The dataset I am working with has word documents of images and captions of what is going on in the image. These captions vary greatly from “1234 Maple Lane North Elevation” to “2nd Floor drywall damage”, “Typical 2 bedroom apartment kitchen”, “Window repair progress”

I plan on establishing datasets by scraping the word documents for the images and captions. Is this okay to do due to the high degree of cardinality?

Thank you.

Hi Cullen,

What do you mean by “the high degree of cardinality”?


Hi Malcolm,

As an example, classifying an image as either a dog or a cat would be two degrees of cardinality. In my example, each image caption has almost infinite degree of cardinality and I am not sure if I need to take a certain approach or scrub every piece of data to fit into smaller degrees of cardinality.

Have a good weekend,

Hi Cullen,

I am not sure I fully understand your question, but wlll give it a try.

This issue is that there will be a very large number of images and their captions, and generated captions could be almost any phrase. But image captioning is not a classification task. You are not selecting a particular caption out of a fixed set of captions. So the cardinality of the categories does not apply here. I think you are mixing up the nature of two different tasks.
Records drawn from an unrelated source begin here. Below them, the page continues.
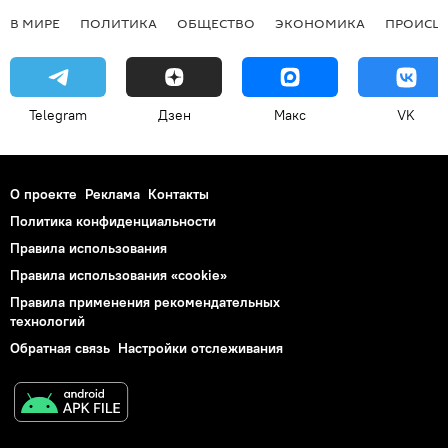
В МИРЕ
ПОЛИТИКА
ОБЩЕСТВО
ЭКОНОМИКА
ПРОИСШ
Telegram
Дзен
Макс
VK
О проекте
Реклама
Контакты
Политика конфиденциальности
Правила использования
Правила использования «cookie»
Правила применения рекомендательных
технологий
Обратная связь
Настройки отслеживания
Image captioning combines NLP and image processing. I think the most recent and effective models use Transformers with resnets. There’s even one that does the reverse: caption to image. It’s a very active area of research.

That said, there is already extensive work on image captioning to be found on these forums and by an internet search for “image captioning”. You can probably even find an architecture in PyTorch that is already designed and tested.

HTH, and good luck with your project.